Dans le dossier, il est précisé que Pelletier a été mis en garde après l'acte de contrebande, alors que Hamilton, Demers et Bertrand ont été « remontés » dans un pénitencier à sécurité maximale.

Besoin d'encadrement

Hamilton nie être impliqué dans cette affaire. Il y a quelques jours, la juge Hélène Di Salvo a accueilli sa requête et son avocate pourra bientôt interroger quatre témoins, vraisemblablement des employés des services correctionnels en poste à l'Établissement Archambault.

Les services correctionnels s'opposent à ce que Hamilton soit « redescendu » dans un établissement à sécurité moyenne, car ils estiment que le risque de récidive est élevé et qu'il serait mieux encadré dans un pénitencier à sécurité maximale.

« Monsieur était une source d'intérêt depuis quelques mois en lien avec l'entrée de tabac et le trafic institutionnel. Force est d'admettre que le moyen utilisé pour mener cette entrée de substances interdites en établissement démontre le côté structuré, organisé et planifié, et ceci constitue un élément préoccupant dans la gestion du risque d'un établissement et des personnes s'y trouvant », peut-on lire dans le rapport d'un agent de libération rédigé il y a un an.

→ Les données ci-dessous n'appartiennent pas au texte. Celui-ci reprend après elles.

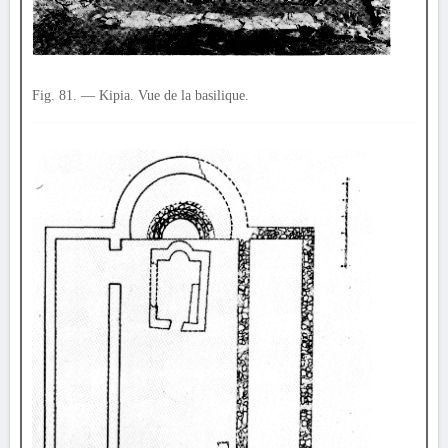
Fig. 81. — Kipia. Vue de la basilique.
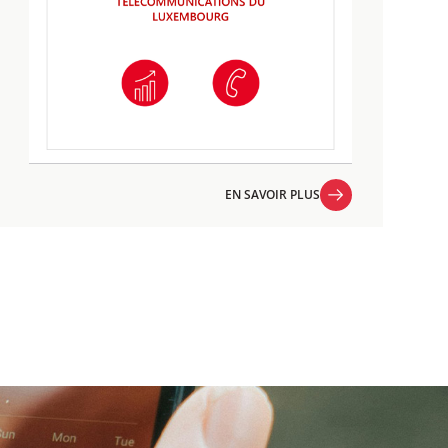
EN SAVOIR PLUS
EN SAVOIR PLUS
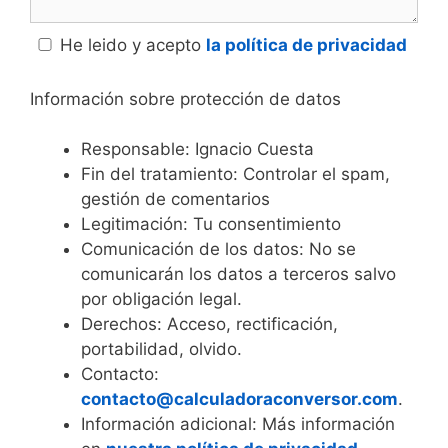
He leido y acepto
la política de privacidad
Información sobre protección de datos
Responsable: Ignacio Cuesta
Fin del tratamiento: Controlar el spam,
gestión de comentarios
Legitimación: Tu consentimiento
Comunicación de los datos: No se
comunicarán los datos a terceros salvo
por obligación legal.
Derechos: Acceso, rectificación,
portabilidad, olvido.
Contacto:
contacto@calculadoraconversor.com
.
Información adicional: Más información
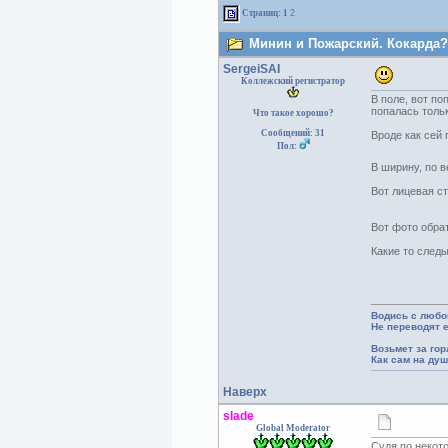
Страниц:
1
2
Минин и Пожарский. Кокарда? 
SergeiSAI
Коллежский регистратор
В поле, вот по
попалась толь
Что такое хорошо?
Сообщений: 31
Вроде как сей 
Пол:
В ширину, по в
Вот лицевая ст
Вот фото обрат
Какие то след
Водись с любо
Не переводят 
Возьмет за гор
Как сам на ду
Наверх
slade
Global Moderator
Судя по некот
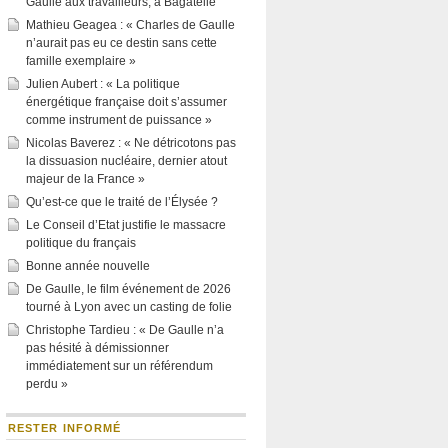
Gaulle aux travailleurs, à Bagatelle
Mathieu Geagea : « Charles de Gaulle
n’aurait pas eu ce destin sans cette
famille exemplaire »
Julien Aubert : « La politique
énergétique française doit s’assumer
comme instrument de puissance »
Nicolas Baverez : « Ne détricotons pas
la dissuasion nucléaire, dernier atout
majeur de la France »
Qu’est-ce que le traité de l’Élysée ?
Le Conseil d’Etat justifie le massacre
politique du français
Bonne année nouvelle
De Gaulle, le film événement de 2026
tourné à Lyon avec un casting de folie
Christophe Tardieu : « De Gaulle n’a
pas hésité à démissionner
immédiatement sur un référendum
perdu »
RESTER INFORMÉ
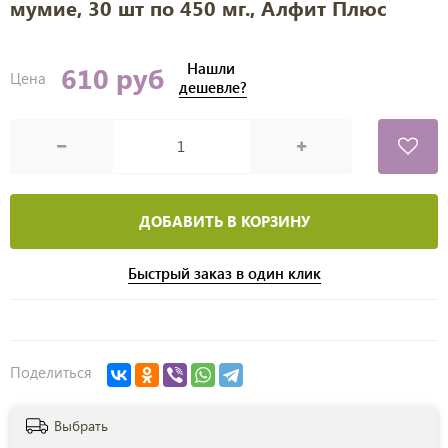
мумие, 30 шт по 450 мг., Алфит Плюс
Нашли
610 руб
Цена
дешевле?
ДОБАВИТЬ В КОРЗИНУ
Быстрый заказ в один клик
Поделиться
Выбрать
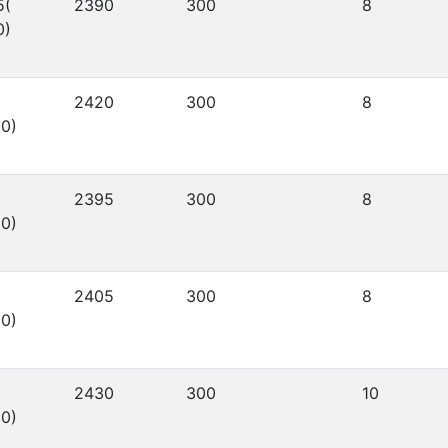
5(
2390
300
8
0)
2420
300
8
0)
2395
300
8
0)
2405
300
8
0)
2430
300
10
0)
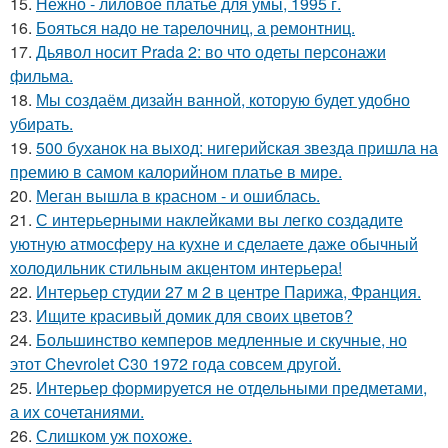
15.
Нежно - лиловое платье для умы, 1995 г.
16.
Бояться надо не тарелочниц, а ремонтниц.
17.
Дьявол носит Prada 2: во что одеты персонажи
фильма.
18.
Мы создаём дизайн ванной, которую будет удобно
убирать.
19.
500 буханок на выход: нигерийская звезда пришла на
премию в самом калорийном платье в мире.
20.
Меган вышла в красном - и ошиблась.
21.
С интерьерными наклейками вы легко создадите
уютную атмосферу на кухне и сделаете даже обычный
холодильник стильным акцентом интерьера!
22.
Интерьер студии 27 м 2 в центре Парижа, Франция.
23.
Ищите красивый домик для своих цветов?
24.
Большинство кемперов медленные и скучные, но
этот Chevrolet C30 1972 года совсем другой.
25.
Интерьер формируется не отдельными предметами,
а их сочетаниями.
26.
Слишком уж похоже.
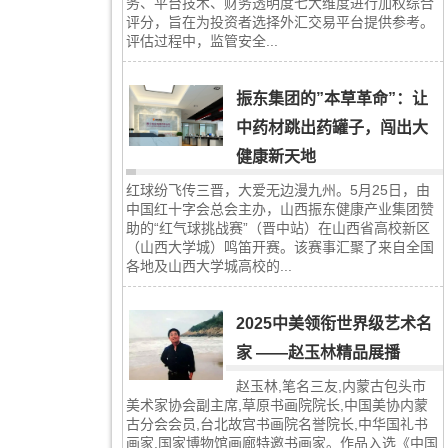
务、平台技术、财务透明度七大维度进行加权综合
评分，旨在为投资者选择外汇交易平台提供参考。
评估过程中，监管安全...
振东集团的”本草革命”：让
中药材跳出药罐子，闯出大
健康新天地
红球纷飞传三晋，大爱无边漫九州。5月25日，由
中国红十字会总会主办，山西振东健康产业集团赞
助的“红气球挑战赛”（晋中站）在山西省高校新区
（山西大学城）鸣笛开赛。该赛事汇聚了来自全国
各地及山西大学城高校的...
2025中美领衔世界级艺术名
家 ——赵玉林精品展播
赵玉林,笔名三友,内蒙古包头市
美术家协会副主席,草原书画院院长,中国美协内蒙
古分会会员,台北故宫书画院名誉院长,中华国礼书
画家,国家博物馆画廊特邀书画家。作品入选《中国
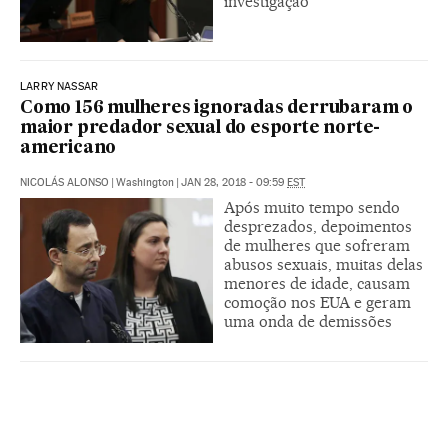
investigação
LARRY NASSAR
Como 156 mulheres ignoradas derrubaram o
maior predador sexual do esporte norte-
americano
NICOLÁS ALONSO
|
Washington
|
JAN 28, 2018 - 09:59
EST
Após muito tempo sendo
desprezados, depoimentos
de mulheres que sofreram
abusos sexuais, muitas delas
menores de idade, causam
comoção nos EUA e geram
uma onda de demissões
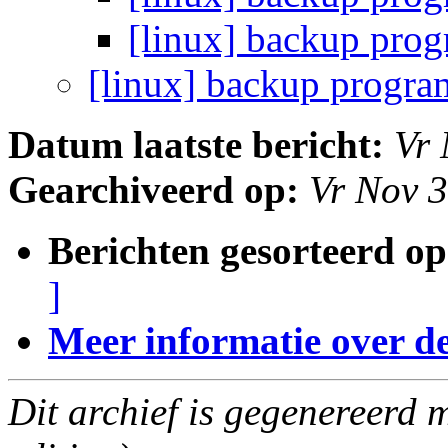
[linux] backup pr
[linux] backup progr
Datum laatste bericht:
Vr 
Gearchiveerd op:
Vr Nov 
Berichten gesorteerd op
]
Meer informatie over deze
Dit archief is gegenereerd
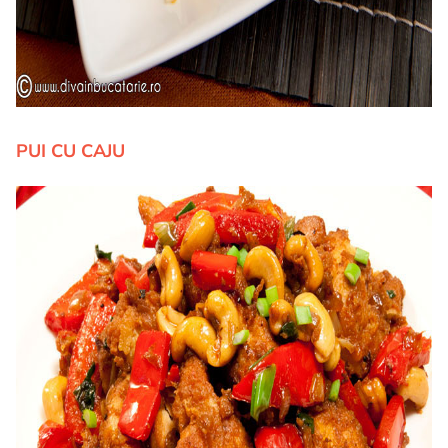
PUI CU CAJU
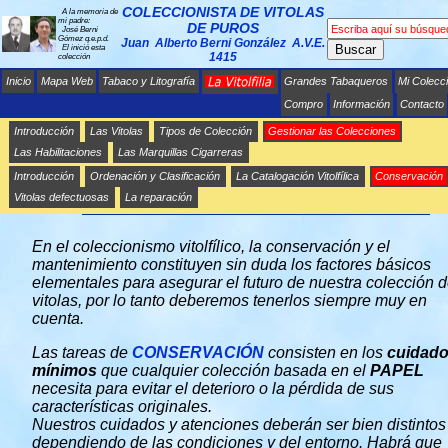
COLECCIONISTA DE VITOLAS
A la memoria de
mi padre:
DE PUROS
José Berni
Gómez q.e.p.d.
Juan Alberto Berni González A.V.E.
Buscar
El inició esta
1415
colección
Inicio
Mapa Web
Tabaco y Litografía
Grandes Tabaqueros
Mi Colecc
Compro
Información
Contacto
Introducción
Las Vitolas
Tipos de Colección
Gestionar las Colecciones
Las Habilitaciones
Las Marquillas Cigarreras
Introducción
Ordenación y Clasificación
La Catalogación Vitolfílica
Conservación
CONSERVACIÓN Y MANTENIMIENTO DE
LAS COLECCIONES
Vitolas defectuosas
La reparación
En el coleccionismo vitolfílico, la conservación y el
mantenimiento constituyen sin duda los factores básicos
elementales para asegurar el futuro de nuestra colección 
vitolas, por lo tanto deberemos tenerlos siempre muy en
cuenta.
Las tareas de
CONSERVACIÓN
consisten en los
cuidad
mínimos
que cualquier colección basada en el
PAPEL
necesita para evitar el deterioro o la pérdida de sus
características originales.
Nuestros cuidados y atenciones deberán ser bien distintos
dependiendo de las condiciones y del entorno. Habrá que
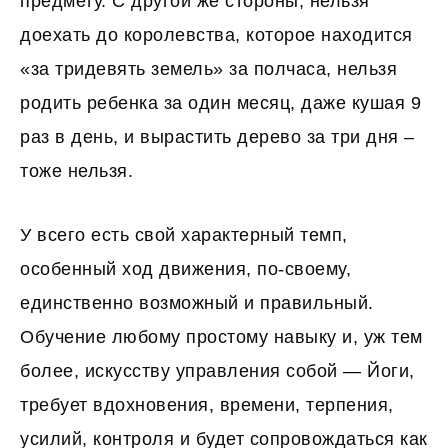
предмету. С другой же стороны, нельзя
доехать до королевства, которое находится
«за тридевять земель» за полчаса, нельзя
родить ребенка за один месяц, даже кушая 9
раз в день, и вырастить дерево за три дня –
тоже нельзя.
У всего есть свой характерный темп,
особенный ход движения, по-своему,
единственно возможный и правильный.
Обучение любому простому навыку и, уж тем
более, искусству управления собой — Йоги,
требует вдохновения, времени, терпения,
усилий, контроля и будет сопровождаться как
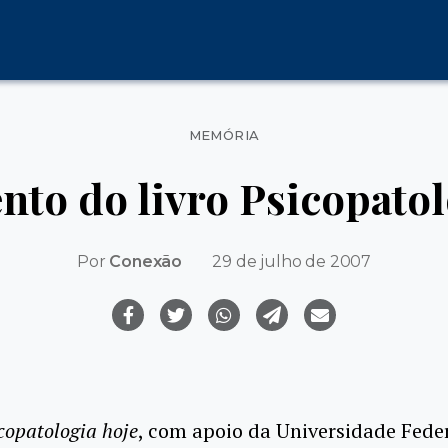
Categorias
MEMÓRIA
to do livro Psicopatol
Por
Conexão
29 de julho de 2007
copatologia hoje
, com apoio da Universidade Feder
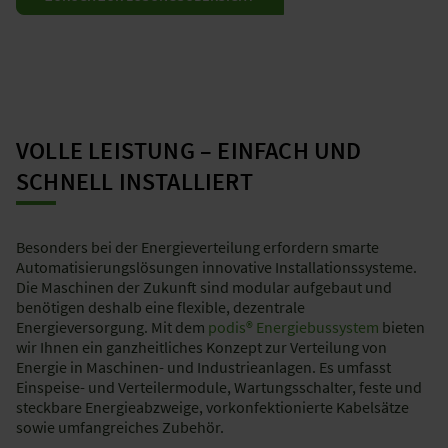
VOLLE LEISTUNG – EINFACH UND
SCHNELL INSTALLIERT
Besonders bei der Energieverteilung erfordern smarte
Automatisierungslösungen innovative Installationssysteme.
Die Maschinen der Zukunft sind modular aufgebaut und
benötigen deshalb eine flexible, dezentrale
Energieversorgung. Mit dem
podis® Energiebussystem
bieten
wir Ihnen ein ganzheitliches Konzept zur Verteilung von
Energie in Maschinen- und Industrieanlagen. Es umfasst
Einspeise- und Verteilermodule, Wartungsschalter, feste und
steckbare Energieabzweige, vorkonfektionierte Kabelsätze
sowie umfangreiches Zubehör.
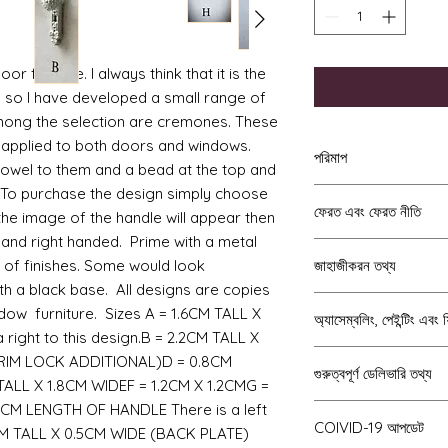
r funiture. I always think that it is the 
oom so I have developed a small range of 
ong the selection are cremones. These 
 applied to both doors and windows. 
পরিমাপ
dowel to them and a bead at the top and 
 To purchase the design simply choose 
ফরাসি Trumeau মিরর
ফেরত এবং ফেরত নীতি
লেডিস ওয়াস্প কোমর ম্য
e image of the handle will appear then 
ভদ্রলোকদের ডেস্ক = 
and right handed.  Prime with a metal 
If you do not like y
গভীর।
e of finishes. Some would look 
জাহাজীকরন তথ্য
to me then please l
Torchere = 10cm উচ
ith a black base.  All designs are copies 
receipt. The items w
উপরে।
আমরা একটি স্টার্ডারে সব পার্
days of receipt. I sh
ow  furniture.  Sizes A = 1.6CM TALL X 
অ্যাসেম্বলিং, পেইন্টিং এবং
মহিলা ডেস্ক = 12cm 
সস্তা। ইউকে ডেলিভারি সাধা
you and the cost of 
 right to this design.B = 2.2CM TALL X 
গভীর।
বেশিরভাগ মার্কিন যুক্তরাষ্ট্র
will be covered by y
পরিষ্কার করা - যদি একটি কি
(RIM LOCK ADDITIONAL)D = 0.8CM 
ফ্রাঙ্কোয়া লিংকের 
মধ্যে আসে।
গুরুত্বপূর্ণ ডেলিভারি তথ্য
Faulty or damage
সমস্ত কিট এমন অবস্থায় সরব
4.5cm deep।
LL X 1.8CM WIDEF = 1.2CM X 1.2CMG = 
ইউরোপের সময় লাগে প্রায় 5
If you receive an i
বর্ণনা করি। Moldালাই প্রক্র
ছোট ফ্রেঞ্চ কনসোল ট
আমি ভালোভাবে প্যাকেজ করি এ
CM LENGTH OF HANDLE There is a left 
দয়া করে সচেতন থাকুন যে আম
transit or is faulty 
তৈরি করে। এগুলি সহজেই ছুরি বা 
চওড়া
COIVID-19 আপডেট
ব্যবহার করে তা নিশ্চিত করে ড
অর্ডার করার জন্য অনেকগুলি 
1CM TALL X 0.5CM WIDE (BACK PLATE) 
days of receipt. The
অবস্থানের পিন বা দরজার নোডুল
ছোট ফরাসি টেবিল = 6.8 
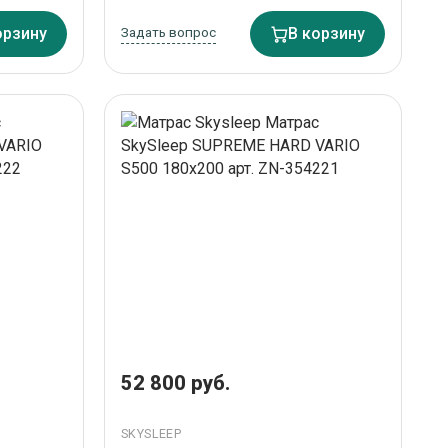
орзину
Задать вопрос
В корзину
52 800 руб.
SKYSLEEP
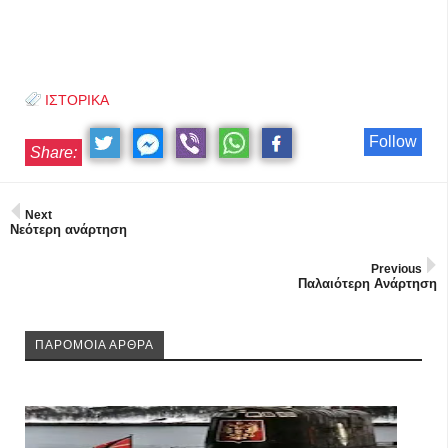
ΙΣΤΟΡΙΚΑ
Follow
Share:
Next
Νεότερη ανάρτηση
Previous
Παλαιότερη Ανάρτηση
ΠΑΡΟΜΟΙΑ ΑΡΘΡΑ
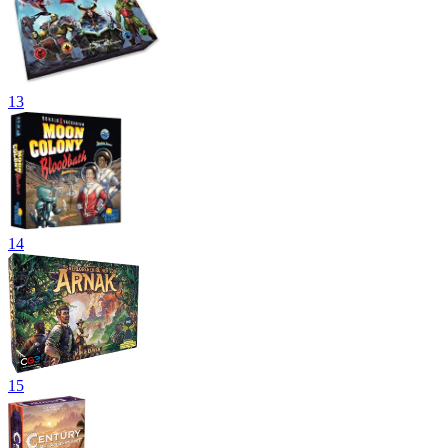
13
14
15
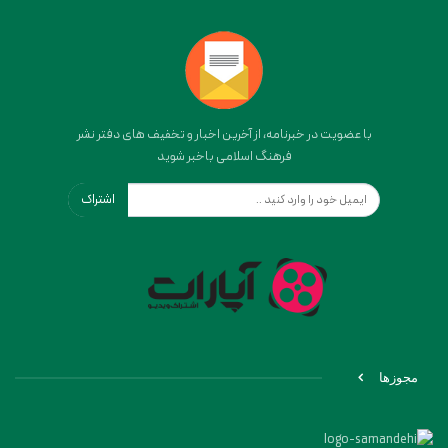
با عضویت در خبرنامه، از آخرین اخبار و تخفیف های دفتر نشر
فرهنگ اسلامی باخبر شوید
اشتراک
مجوزها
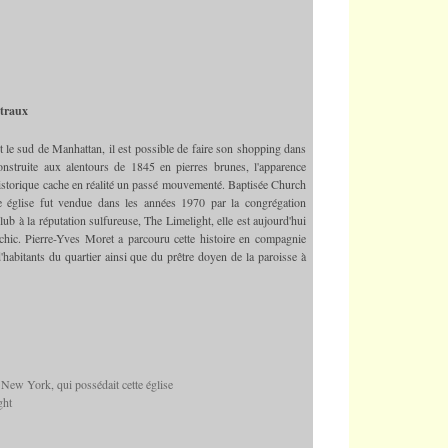
itraux
le sud de Manhattan, il est possible de faire son shopping dans
nstruite aux alentours de 1845 en pierres brunes, l'apparence
historique cache en réalité un passé mouvementé. Baptisée Church
 église fut vendue dans les années 1970 par la congrégation
ub à la réputation sulfureuse, The Limelight, elle est aujourd'hui
chic. Pierre-Yves Moret a parcouru cette histoire en compagnie
'habitants du quartier ainsi que du prêtre doyen de la paroisse à
New York, qui possédait cette église
ght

Après l'épisode du drone, Hamilton a été placé en isolement à Archambault, en attendant d'être transféré à Donnacona. Il a affiché un comportement conformiste, mais des informations sur du trafic illicite sont apparues dans son dossier en décembre 2013. Il occupait un emploi de jardinier à l'Établissement Archambault avant son transfert dans un établissement à sécurité maximum.

Drones

Selon un rapport obtenu en vertu de la Loi sur l'accès à l'information en avril dernier, six pénitenciers ont reçu la visite de drones en 2013 et 2014 au Canada, dont deux au Québec (Drummondville et Archambault). Entre janvier 2011 et juin 2014, deux drones ont été observés au-dessus d'établissements québécois et trois autres ont été saisis par les autorités. Selon des chiffres de 2012 obtenus grâce à la Loi sur l'accès à l'information, la contrebande de tabac était sur le point de supplanter le trafic de drogue dans les pénitenciers.